Even if we don’t make a diagnosis, we keep their file, and we keep their cases in our memories.
What do you look for when selecting patients to enroll in the UDN?
Something unique and something that might help us find new pathways. It might be a unique bone abnormality or an incredible inflammation that’s apparent in the skin. For us, because a significant portion of what we are studying is genetic, it’s extremely helpful if there are other family members with similar conditions.
How long can it take for someone to reach a diagnosis at the UDN?
There are two stages in the process. There’s the time before they come to us, where people have their disorder for anywhere from half a year to up to four decades without a diagnosis. We seldom make the diagnosis in the one week period where we see them for initial testing, but we continue to work on these diagnoses for years. Infinity is the time that we take. Even if we don’t make a diagnosis, we keep their file, and we keep their cases in our memories. Sometimes a new disease will be discovered and we look into it further and we’ve made some diagnoses based on that. If we’ve done the genetic testing for an individual, we can review it again at a future stage. There may be more genes now associated and identified for their condition.
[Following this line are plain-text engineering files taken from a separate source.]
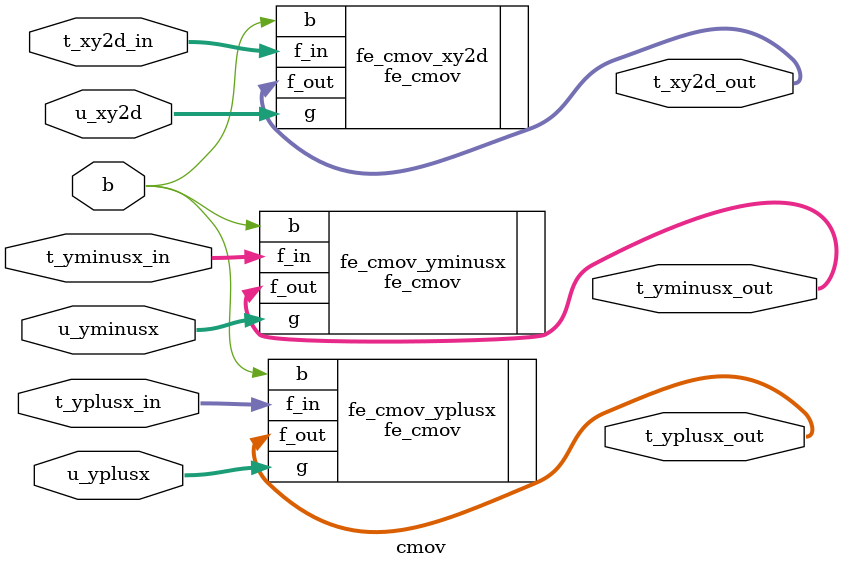
<source format=sv>
module cmov (
    input  wire signed [319:0] t_yplusx_in,   // Input t->yplusx (fe type: 10 x 32-bit)
    input  wire signed [319:0] t_yminusx_in,  // Input t->yminusx
    input  wire signed [319:0] t_xy2d_in,     // Input t->xy2d
    input  wire signed [319:0] u_yplusx,      // Input u->yplusx
    input  wire signed [319:0] u_yminusx,     // Input u->yminusx
    input  wire signed [319:0] u_xy2d,        // Input u->xy2d
    input  wire                b,             // Control signal (0 or 1)
    output wire signed [319:0] t_yplusx_out,  // Output t->yplusx
    output wire signed [319:0] t_yminusx_out, // Output t->yminusx
    output wire signed [319:0] t_xy2d_out     // Output t->xy2d
);

    // Instantiate fe_cmov for each field of ge_precomp
    fe_cmov fe_cmov_yplusx (
        .f_in(t_yplusx_in),
        .g(u_yplusx),
        .b(b),
        .f_out(t_yplusx_out)
    );

    fe_cmov fe_cmov_yminusx (
        .f_in(t_yminusx_in),
        .g(u_yminusx),
        .b(b),
        .f_out(t_yminusx_out)
    );

    fe_cmov fe_cmov_xy2d (
        .f_in(t_xy2d_in),
        .g(u_xy2d),
        .b(b),
        .f_out(t_xy2d_out)
    );

endmodule
</source>
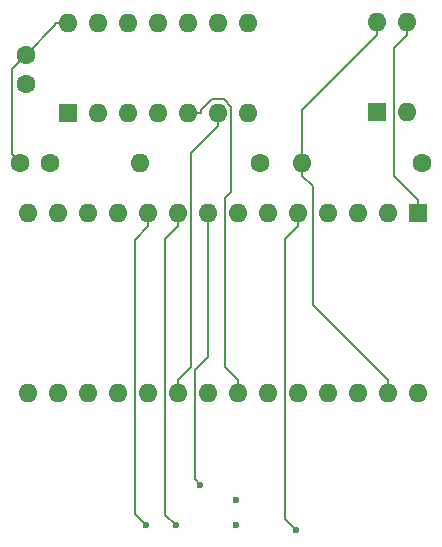
<source format=gbr>
%TF.GenerationSoftware,KiCad,Pcbnew,8.0.1*%
%TF.CreationDate,2024-04-05T09:22:38+02:00*%
%TF.ProjectId,zx-interface-2-rom,7a782d69-6e74-4657-9266-6163652d322d,rev?*%
%TF.SameCoordinates,Original*%
%TF.FileFunction,Copper,L3,Inr*%
%TF.FilePolarity,Positive*%
%FSLAX46Y46*%
G04 Gerber Fmt 4.6, Leading zero omitted, Abs format (unit mm)*
G04 Created by KiCad (PCBNEW 8.0.1) date 2024-04-05 09:22:38*
%MOMM*%
%LPD*%
G01*
G04 APERTURE LIST*
%TA.AperFunction,ComponentPad*%
%ADD10C,1.600000*%
%TD*%
%TA.AperFunction,ComponentPad*%
%ADD11O,1.600000X1.600000*%
%TD*%
%TA.AperFunction,ComponentPad*%
%ADD12R,1.600000X1.600000*%
%TD*%
%TA.AperFunction,ViaPad*%
%ADD13C,0.600000*%
%TD*%
%TA.AperFunction,Conductor*%
%ADD14C,0.200000*%
%TD*%
G04 APERTURE END LIST*
D10*
%TO.N,+5V*%
%TO.C,R2*%
X120600000Y-61025000D03*
D11*
%TO.N,Net-(U1-A14)*%
X110440000Y-61025000D03*
%TD*%
D10*
%TO.N,+5V*%
%TO.C,C2*%
X86525000Y-61000000D03*
%TO.N,GND*%
X89025000Y-61000000D03*
%TD*%
D12*
%TO.N,Net-(U1-A15)*%
%TO.C,U1*%
X120230000Y-65300000D03*
D11*
%TO.N,A12*%
X117690000Y-65300000D03*
%TO.N,A7*%
X115150000Y-65300000D03*
%TO.N,A6*%
X112610000Y-65300000D03*
%TO.N,A5*%
X110070000Y-65300000D03*
%TO.N,A4*%
X107530000Y-65300000D03*
%TO.N,A3*%
X104990000Y-65300000D03*
%TO.N,A2*%
X102450000Y-65300000D03*
%TO.N,A1*%
X99910000Y-65300000D03*
%TO.N,A0*%
X97370000Y-65300000D03*
%TO.N,D0*%
X94830000Y-65300000D03*
%TO.N,D1*%
X92290000Y-65300000D03*
%TO.N,D2*%
X89750000Y-65300000D03*
%TO.N,GND*%
X87210000Y-65300000D03*
%TO.N,D3*%
X87210000Y-80540000D03*
%TO.N,D4*%
X89750000Y-80540000D03*
%TO.N,D5*%
X92290000Y-80540000D03*
%TO.N,D6*%
X94830000Y-80540000D03*
%TO.N,D7*%
X97370000Y-80540000D03*
%TO.N,Net-(U1-~{CE})*%
X99910000Y-80540000D03*
%TO.N,A10*%
X102450000Y-80540000D03*
%TO.N,Net-(J1-~{MREQ})*%
X104990000Y-80540000D03*
%TO.N,A11*%
X107530000Y-80540000D03*
%TO.N,A9*%
X110070000Y-80540000D03*
%TO.N,A8*%
X112610000Y-80540000D03*
%TO.N,A13*%
X115150000Y-80540000D03*
%TO.N,Net-(U1-A14)*%
X117690000Y-80540000D03*
%TO.N,+5V*%
X120230000Y-80540000D03*
%TD*%
D10*
%TO.N,+5V*%
%TO.C,C1*%
X87000000Y-51875000D03*
%TO.N,GND*%
X87000000Y-54375000D03*
%TD*%
D12*
%TO.N,GND*%
%TO.C,SW1*%
X116735000Y-56750000D03*
D11*
X119275000Y-56750000D03*
%TO.N,Net-(U1-A15)*%
X119275000Y-49130000D03*
%TO.N,Net-(U1-A14)*%
X116735000Y-49130000D03*
%TD*%
D10*
%TO.N,+5V*%
%TO.C,R1*%
X106830000Y-61000000D03*
D11*
%TO.N,Net-(U1-A15)*%
X96670000Y-61000000D03*
%TD*%
D12*
%TO.N,Net-(J1-A15)*%
%TO.C,U2*%
X90610000Y-56770000D03*
D11*
%TO.N,Net-(J1-A14)*%
X93150000Y-56770000D03*
%TO.N,Net-(U2-Pad3)*%
X95690000Y-56770000D03*
X98230000Y-56770000D03*
%TO.N,Net-(J1-~{MREQ})*%
X100770000Y-56770000D03*
%TO.N,Net-(U1-~{CE})*%
X103310000Y-56770000D03*
%TO.N,GND*%
X105850000Y-56770000D03*
%TO.N,unconnected-(U2-Pad8)*%
X105850000Y-49150000D03*
%TO.N,GND*%
X103310000Y-49150000D03*
X100770000Y-49150000D03*
%TO.N,unconnected-(U2-Pad11)*%
X98230000Y-49150000D03*
%TO.N,GND*%
X95690000Y-49150000D03*
X93150000Y-49150000D03*
%TO.N,+5V*%
X90610000Y-49150000D03*
%TD*%
D13*
%TO.N,A2*%
X101786900Y-88269000D03*
%TO.N,A1*%
X99720000Y-91720500D03*
%TO.N,A0*%
X97180000Y-91720500D03*
%TO.N,A5*%
X109900700Y-92148200D03*
%TO.N,A4*%
X104800000Y-91720500D03*
%TO.N,A3*%
X104800000Y-89554700D03*
%TD*%
D14*
%TO.N,+5V*%
X89508300Y-49150000D02*
X89508300Y-49366700D01*
X89508300Y-49366700D02*
X87000000Y-51875000D01*
X87000000Y-51875000D02*
X85832400Y-53042600D01*
X90610000Y-49150000D02*
X89508300Y-49150000D01*
X85832400Y-53042600D02*
X85832400Y-60307400D01*
X85832400Y-60307400D02*
X86525000Y-61000000D01*
%TO.N,Net-(U1-A14)*%
X111340000Y-73088300D02*
X111340000Y-63026700D01*
X110440000Y-56526700D02*
X110440000Y-61025000D01*
X116735000Y-49130000D02*
X116735000Y-50231700D01*
X117690000Y-79438300D02*
X111340000Y-73088300D01*
X116735000Y-50231700D02*
X110440000Y-56526700D01*
X117690000Y-80540000D02*
X117690000Y-79438300D01*
X111340000Y-63026700D02*
X110440000Y-62126700D01*
X110440000Y-61025000D02*
X110440000Y-62126700D01*
%TO.N,A2*%
X101331700Y-87813800D02*
X101786900Y-88269000D01*
X102450000Y-65300000D02*
X102450000Y-77432800D01*
X101331700Y-78551100D02*
X101331700Y-87813800D01*
X102450000Y-77432800D02*
X101331700Y-78551100D01*
%TO.N,Net-(U1-A15)*%
X118170600Y-51336100D02*
X118170600Y-62138900D01*
X120230000Y-65300000D02*
X120230000Y-64198300D01*
X118170600Y-62138900D02*
X120230000Y-64198300D01*
X119275000Y-50231700D02*
X118170600Y-51336100D01*
X119275000Y-49130000D02*
X119275000Y-50231700D01*
%TO.N,A1*%
X98802900Y-67508800D02*
X98802900Y-90803400D01*
X99910000Y-66401700D02*
X98802900Y-67508800D01*
X98802900Y-90803400D02*
X99720000Y-91720500D01*
X99910000Y-65300000D02*
X99910000Y-66401700D01*
%TO.N,A0*%
X97370000Y-65300000D02*
X97370000Y-66401700D01*
X96235000Y-67536700D02*
X96235000Y-90775500D01*
X97370000Y-66401700D02*
X96235000Y-67536700D01*
X96235000Y-90775500D02*
X97180000Y-91720500D01*
%TO.N,A5*%
X108958700Y-67513000D02*
X108958700Y-91206200D01*
X108958700Y-91206200D02*
X109900700Y-92148200D01*
X110070000Y-66401700D02*
X108958700Y-67513000D01*
X110070000Y-65300000D02*
X110070000Y-66401700D01*
%TO.N,Net-(J1-~{MREQ})*%
X103883100Y-78331400D02*
X103883100Y-64036700D01*
X104990000Y-79438300D02*
X103883100Y-78331400D01*
X103883100Y-64036700D02*
X104416700Y-63503100D01*
X100770000Y-56770000D02*
X101871700Y-56770000D01*
X103773400Y-55616800D02*
X102796600Y-55616800D01*
X102796600Y-55616800D02*
X101871700Y-56541700D01*
X104990000Y-80540000D02*
X104990000Y-79438300D01*
X104416700Y-56260100D02*
X103773400Y-55616800D01*
X101871700Y-56541700D02*
X101871700Y-56770000D01*
X104416700Y-63503100D02*
X104416700Y-56260100D01*
%TO.N,Net-(U1-~{CE})*%
X103310000Y-57871700D02*
X101011700Y-60170000D01*
X99910000Y-80540000D02*
X99910000Y-79438300D01*
X103310000Y-56770000D02*
X103310000Y-57871700D01*
X99910000Y-79375500D02*
X99910000Y-79438300D01*
X101011700Y-78273800D02*
X99910000Y-79375500D01*
X101011700Y-60170000D02*
X101011700Y-78273800D01*
%TD*%
M02*

</source>
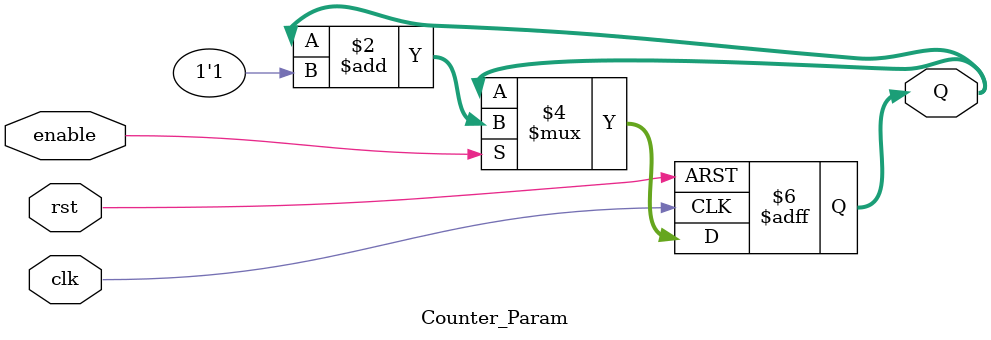
<source format=v>
`timescale 1ns / 1ps
module Counter_Param # (parameter n = 8) (
	// Inputs
    input clk,
    input rst,
    input enable,
	 
	 // Outputs
    output reg [n-1:0] Q

);

always @(posedge rst, posedge clk) begin

	if (rst)
		Q <= {n{1'b0}};
	else
		if (enable)
			Q <= Q + 1'b1;
		else
			Q <= Q;
end 

endmodule


</source>
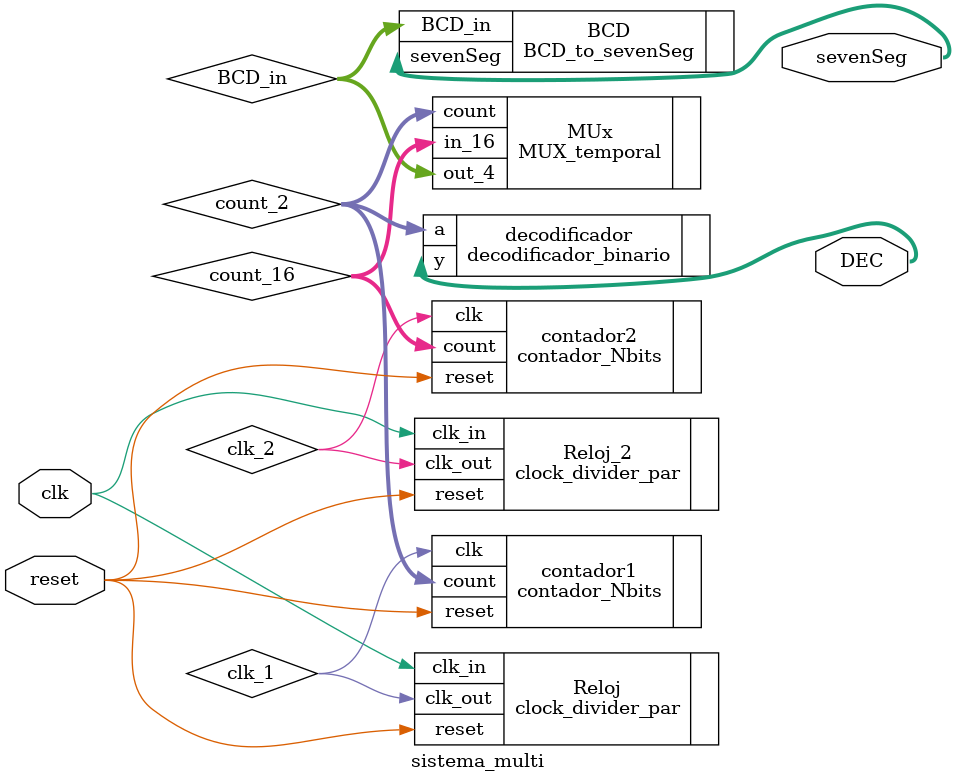
<source format=sv>
`timescale 1ns / 1ps


module sistema_multi(
        input logic clk, reset,
        output logic [3:0] DEC,
        output logic [6:0] sevenSeg  
        );
        logic [1:0] count_2;
        logic [15:0] count_16;
        logic clk_1, clk_2;
      
        
        contador_Nbits #(.WIDTH(2)) contador1(
                .clk(clk_1),
                .reset(reset),
                .count(count_2));
        contador_Nbits #(.WIDTH(16)) contador2(
                .clk(clk_2),
                .reset(reset),
                .count(count_16));         
        decodificador_binario decodificador(
                .a(count_2),
                .y(DEC));
                
        logic [3:0] BCD_in;
        
        MUX_temporal MUx(
                .count(count_2),
                .in_16(count_16),
                .out_4(BCD_in));
         
        BCD_to_sevenSeg BCD(
                .BCD_in(BCD_in),
                .sevenSeg(sevenSeg));
        
        clock_divider_par #(.F_IN(100), .F_OUT(50))
        Reloj(.clk_in(clk),
              .reset(reset),
              .clk_out(clk_1));
                 
        clock_divider_par #(.F_IN(100), .F_OUT(16))
        Reloj_2(.clk_in(clk),
              .reset(reset),
              .clk_out(clk_2));
endmodule

</source>
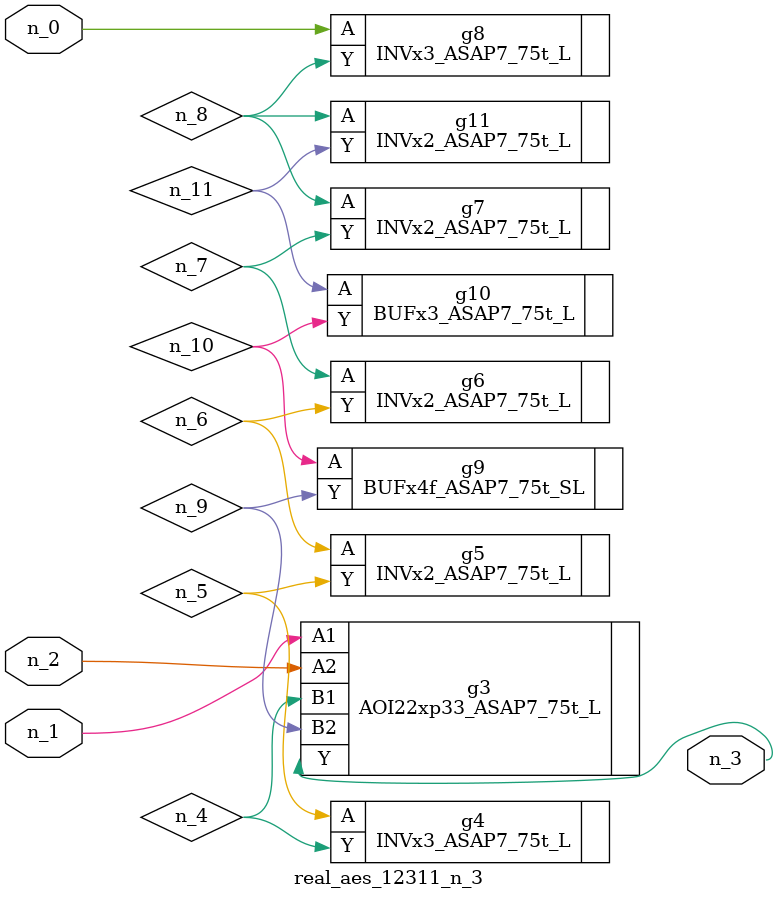
<source format=v>
module real_aes_12311_n_3 (n_0, n_2, n_1, n_3);
input n_0;
input n_2;
input n_1;
output n_3;
wire n_4;
wire n_5;
wire n_7;
wire n_9;
wire n_6;
wire n_8;
wire n_10;
wire n_11;
INVx3_ASAP7_75t_L g8 ( .A(n_0), .Y(n_8) );
AOI22xp33_ASAP7_75t_L g3 ( .A1(n_1), .A2(n_2), .B1(n_4), .B2(n_9), .Y(n_3) );
INVx3_ASAP7_75t_L g4 ( .A(n_5), .Y(n_4) );
INVx2_ASAP7_75t_L g5 ( .A(n_6), .Y(n_5) );
INVx2_ASAP7_75t_L g6 ( .A(n_7), .Y(n_6) );
INVx2_ASAP7_75t_L g7 ( .A(n_8), .Y(n_7) );
INVx2_ASAP7_75t_L g11 ( .A(n_8), .Y(n_11) );
BUFx4f_ASAP7_75t_SL g9 ( .A(n_10), .Y(n_9) );
BUFx3_ASAP7_75t_L g10 ( .A(n_11), .Y(n_10) );
endmodule
</source>
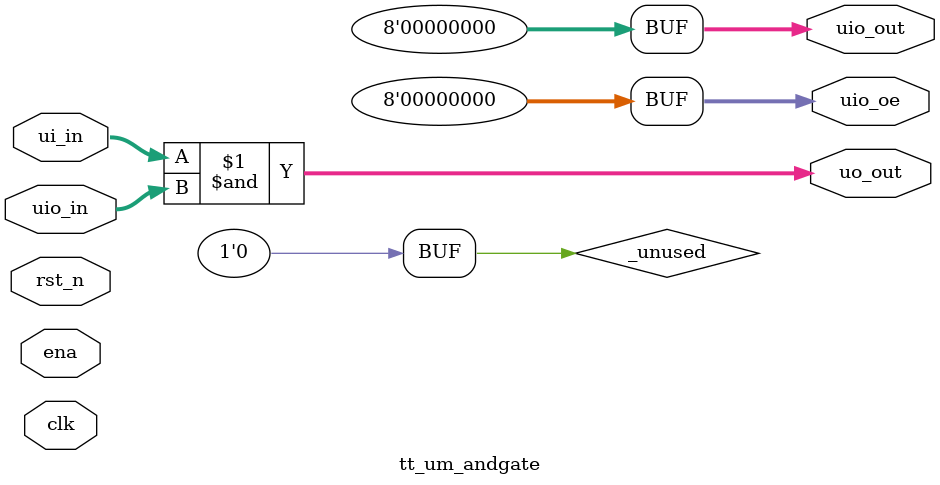
<source format=v>
/*
 * Copyright (c) 2024 Your Name
 * SPDX-License-Identifier: Apache-2.0
 */

`default_nettype none

module tt_um_andgate (
    input  wire [7:0] ui_in,    // Dedicated inputs
    output wire [7:0] uo_out,   // Dedicated outputs
    input  wire [7:0] uio_in,   // IOs: Input path
    output wire [7:0] uio_out,  // IOs: Output path
    output wire [7:0] uio_oe,   // IOs: Enable path (active high: 0=input, 1=output)
    input  wire       ena,      // always 1 when the design is powered, so you can ignore it
    input  wire       clk,      // clock
    input  wire       rst_n     // reset_n - low to reset
);

  // All output pins must be assigned. If not used, assign to 0.
  assign uo_out  = ui_in & uio_in;  // Example: ou_out is the sum of ui_in and uio_in
  assign uio_out = 0;
  assign uio_oe  = 0;

  // List all unused inputs to prevent warnings
  wire _unused = &{ena, clk, rst_n, 1'b0};

endmodule

</source>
What is one of the most unusual cases your team has worked on that’s stuck with you?
Well, the issue of sticking with me is a temporal issue. We have some recent cases we solved that stick with me, and there are ones we haven’t solved that I think about. We had one man come in who had what appeared to be meningitis. His brain was inflamed and he had a fever, but there were no signs of a bacterial infection. What we found was that he had a mutation that activates a protein, called interleukin 1 beta, that causes the initiation of the immune system’s inflammatory process. This protein was being produced in huge amounts. It was causing headaches and hurting his ability to think well. He was in a wheelchair. There was an available drug on the market that blocks interleukin 1. He came into the clinic and we gave him the drug. Within hours he got better. He stood up and walked out. We were stunned by that.
Why is it important to study rare diseases, generally?
When we discover a new disease, it can tells us about a pathway that could impact other, more common diseases. There may be a milder form of that disease, and there may, in fact, be common therapies available that could help. And the pathway that is revealed by the new genetic disease not only informs science and medicine, but captures the interest of the pharmaceutical industry, because it can reveal druggable targets.
Have there been changes in genomics or genomic testing technology that have made your job easier?
Yes, actually, the common use of exome sequencing and next generation sequencing started shortly after we started the program in 2008. The cost of an exome sequencing has fallen so much and and has really evolved rare disease discovery. Methods of analyzing DNA sequences are also improving, so we know with more certainty what could be a disease-causing change (i.e. a mutation) and what changes are benign.
The UDN is currently funded by NIH — how do you envision it evolving in the future?
I don’t control the budget. But I think it would be valuable if, in the future, undiagnosed diseases programs were maintained at medical clinics throughout the world. It’s valuable for patients. A second aspect is that we can continue to feed our database. There’s a UDN database that has all the phenotypes and genotypes of the people we see, and that’s incredibly valuable. We can invite more individuals to put their data into it. If you think about the cost of this program, it’s basically the wing of an airplane. And patients who come to us have undergone previous medical testing that cost tens of thousands to millions of dollars.
There are a lot of people living with undiagnosed conditions who may not end up at the UDN. What advice do you have for people going through a diagnostic odyssey?
I think that if local physicians can’t make a diagnosis, then people should definitely see several different specialists, if they can. This is perhaps best done at university-based medical centers.